【知財ニュース】スケッチャーズ対エルメス デザイン特許訴訟(アメリカ)

2022年10月18日、シューズブランドのスケッチャーズ(SKECHERS)を運営するスケッチャーズUSA(SKECHERS USA INC.)は、「エルメス(HERMES)」のスニーカーがスケッチャーズ保有の2件のデザイン特許を侵害しているとして、損害賠償などを求めてエルメス インターナショナル(HERMES INTERNATIONAL)およびエルメス オブ パリ インク(HERMES OF PARIS INC.)を提訴した。

 

訴状によると、エルメスが侵害したのはスケッチャーズの“マッサージ フィット(Massage Fit)”ソールに関するデザイン特許2件(詳細は下記参照)。

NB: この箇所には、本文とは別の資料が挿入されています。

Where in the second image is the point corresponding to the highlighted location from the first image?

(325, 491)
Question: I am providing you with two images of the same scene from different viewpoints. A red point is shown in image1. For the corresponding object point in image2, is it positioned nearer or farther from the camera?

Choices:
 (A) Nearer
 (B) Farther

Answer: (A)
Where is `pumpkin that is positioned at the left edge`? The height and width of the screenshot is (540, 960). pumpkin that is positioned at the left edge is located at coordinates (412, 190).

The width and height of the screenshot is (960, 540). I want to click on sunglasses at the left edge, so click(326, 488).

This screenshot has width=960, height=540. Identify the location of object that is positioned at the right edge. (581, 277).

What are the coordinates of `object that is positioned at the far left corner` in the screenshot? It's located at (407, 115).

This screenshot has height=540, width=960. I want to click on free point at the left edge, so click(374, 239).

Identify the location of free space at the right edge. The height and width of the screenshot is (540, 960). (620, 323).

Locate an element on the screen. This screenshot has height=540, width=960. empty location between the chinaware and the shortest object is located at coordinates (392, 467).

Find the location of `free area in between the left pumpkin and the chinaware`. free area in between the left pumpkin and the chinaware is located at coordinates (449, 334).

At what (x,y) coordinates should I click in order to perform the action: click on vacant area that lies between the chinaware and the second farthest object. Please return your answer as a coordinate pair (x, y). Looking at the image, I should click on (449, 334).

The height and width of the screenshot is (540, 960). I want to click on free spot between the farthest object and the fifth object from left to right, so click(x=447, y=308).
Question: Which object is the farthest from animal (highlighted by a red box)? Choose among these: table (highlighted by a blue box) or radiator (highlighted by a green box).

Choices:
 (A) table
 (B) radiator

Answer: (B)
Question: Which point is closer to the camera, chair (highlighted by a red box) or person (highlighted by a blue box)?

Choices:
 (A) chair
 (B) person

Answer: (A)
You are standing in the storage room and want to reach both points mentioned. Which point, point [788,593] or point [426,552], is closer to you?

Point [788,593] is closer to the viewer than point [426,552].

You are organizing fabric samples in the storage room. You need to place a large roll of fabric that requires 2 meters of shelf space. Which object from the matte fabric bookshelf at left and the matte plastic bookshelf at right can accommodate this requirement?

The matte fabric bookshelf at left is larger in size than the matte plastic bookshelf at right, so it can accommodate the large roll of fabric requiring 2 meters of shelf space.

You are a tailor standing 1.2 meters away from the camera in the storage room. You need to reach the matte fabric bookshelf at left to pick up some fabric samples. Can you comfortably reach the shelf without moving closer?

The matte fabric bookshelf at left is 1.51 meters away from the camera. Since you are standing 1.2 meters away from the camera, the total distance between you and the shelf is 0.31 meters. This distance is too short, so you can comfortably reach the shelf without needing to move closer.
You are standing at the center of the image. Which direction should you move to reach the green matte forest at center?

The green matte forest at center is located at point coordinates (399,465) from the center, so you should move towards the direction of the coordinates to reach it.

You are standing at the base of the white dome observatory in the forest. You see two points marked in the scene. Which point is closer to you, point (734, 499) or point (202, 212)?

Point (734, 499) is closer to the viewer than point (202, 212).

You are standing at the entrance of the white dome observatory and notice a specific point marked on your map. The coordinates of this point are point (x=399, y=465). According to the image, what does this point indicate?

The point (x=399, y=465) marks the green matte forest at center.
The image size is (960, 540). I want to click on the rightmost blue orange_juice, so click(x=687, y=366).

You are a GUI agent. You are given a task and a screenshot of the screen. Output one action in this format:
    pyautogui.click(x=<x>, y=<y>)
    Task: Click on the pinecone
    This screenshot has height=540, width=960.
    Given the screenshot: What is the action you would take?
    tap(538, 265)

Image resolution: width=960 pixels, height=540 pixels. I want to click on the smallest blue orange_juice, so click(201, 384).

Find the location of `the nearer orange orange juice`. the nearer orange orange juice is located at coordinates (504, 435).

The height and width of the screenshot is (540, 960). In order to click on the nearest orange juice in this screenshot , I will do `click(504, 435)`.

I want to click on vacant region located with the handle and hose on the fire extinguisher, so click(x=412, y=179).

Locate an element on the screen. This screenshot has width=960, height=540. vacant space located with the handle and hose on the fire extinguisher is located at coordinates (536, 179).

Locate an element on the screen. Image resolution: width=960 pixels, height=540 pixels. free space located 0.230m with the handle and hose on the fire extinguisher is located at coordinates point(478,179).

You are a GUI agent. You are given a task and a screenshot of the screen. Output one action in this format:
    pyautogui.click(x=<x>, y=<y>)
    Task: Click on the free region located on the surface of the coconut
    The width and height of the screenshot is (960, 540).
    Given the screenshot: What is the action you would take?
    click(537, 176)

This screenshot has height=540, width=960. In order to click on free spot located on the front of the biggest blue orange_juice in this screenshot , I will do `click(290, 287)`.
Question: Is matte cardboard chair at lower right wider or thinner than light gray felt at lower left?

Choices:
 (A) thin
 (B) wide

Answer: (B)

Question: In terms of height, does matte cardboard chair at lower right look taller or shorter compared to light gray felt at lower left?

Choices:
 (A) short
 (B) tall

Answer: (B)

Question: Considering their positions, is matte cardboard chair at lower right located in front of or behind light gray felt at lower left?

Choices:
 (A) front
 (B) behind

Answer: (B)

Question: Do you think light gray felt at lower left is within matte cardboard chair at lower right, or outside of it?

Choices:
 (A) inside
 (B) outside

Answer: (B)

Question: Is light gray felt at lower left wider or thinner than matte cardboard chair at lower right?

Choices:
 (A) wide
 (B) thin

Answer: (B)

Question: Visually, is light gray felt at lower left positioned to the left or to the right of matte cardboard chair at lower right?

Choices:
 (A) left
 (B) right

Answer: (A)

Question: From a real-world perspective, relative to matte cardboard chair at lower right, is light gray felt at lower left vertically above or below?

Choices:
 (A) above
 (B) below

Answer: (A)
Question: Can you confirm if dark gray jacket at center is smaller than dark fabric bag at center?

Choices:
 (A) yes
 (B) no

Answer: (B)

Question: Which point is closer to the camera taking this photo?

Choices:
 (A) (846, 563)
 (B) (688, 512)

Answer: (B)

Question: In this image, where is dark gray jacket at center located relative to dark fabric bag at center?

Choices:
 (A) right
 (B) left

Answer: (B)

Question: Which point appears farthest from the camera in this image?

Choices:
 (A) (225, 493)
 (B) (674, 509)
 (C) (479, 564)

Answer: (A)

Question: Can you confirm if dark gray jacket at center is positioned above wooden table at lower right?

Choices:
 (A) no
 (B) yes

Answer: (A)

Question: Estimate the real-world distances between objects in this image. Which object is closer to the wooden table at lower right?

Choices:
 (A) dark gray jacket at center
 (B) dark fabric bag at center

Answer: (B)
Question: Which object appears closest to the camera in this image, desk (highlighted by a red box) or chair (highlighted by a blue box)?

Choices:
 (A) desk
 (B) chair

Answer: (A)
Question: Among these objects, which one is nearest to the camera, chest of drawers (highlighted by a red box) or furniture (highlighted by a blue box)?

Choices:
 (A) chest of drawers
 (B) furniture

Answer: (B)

今年初めに「エルメス」が発売したスニーカー“エクレア(Eclair)”と“アンヴォル(Envol)”のミッドソールおよびアンダーソールのデザイン要素が、「スケッチャーズ」の“ゴー・ウォーク(Go Walk)”シリーズなどに使用されている“マッサージフィット”のデザイン特許を侵害していると主張する。

アンヴォル(Envol)

引用元:本件訴状

エクレア(Eclair)

引用元:本件訴状

訴訟情報

CASE No.:1:22-cv-08862

管轄地:Southern District of New York

提訴日:2022年10月18日

https://insight.rpxcorp.com/litigation/nysdce-587944-skechers-v-hermes-international

スケッチャーズが保有している特許(デザイン特許)※日本でいう所の意匠権

USD965263S1

USD925183S1

今回使用されたデザイン特許は、部分意匠というものであり、実線部が権利の対象となります。

点線部はあくまで参考情報として取り扱いますので、ソールの波状形状が本件特許の重要なポイントになりえます。

※知的財産は、各国で独立したものであり、本件訴訟に関しては米国における権利を活用したため、米国内での案件になります。

スケッチャーズのデザイン特許とエルメスのシューズの比較(訴状に記載)

エクレア対”263”デザイン特許

エクレア対”183”デザイン特許

スケッチャーズのコメント

スケッチャーズはプレスリリースの中で、

「エルメス の様な名声と地位を誇る会社が、Skechers のデザイン特許をコピーして侵害することを選択したことは残念です. Skechers は常に法廷よりも市場で競争することを好みますが、競合他社が私たちの権利をあからさまに踏みにじる場合、会社は法的な手段を求めるしかありません。」

とコメントしています。

結末(20236月23日更新)

2023年4月26日付で和解したと報じられています。

和解内容は秘密となっており、両社からも特段コメントはありません。

エルメス側の当該商品については、公式サイトからは下げられている模様。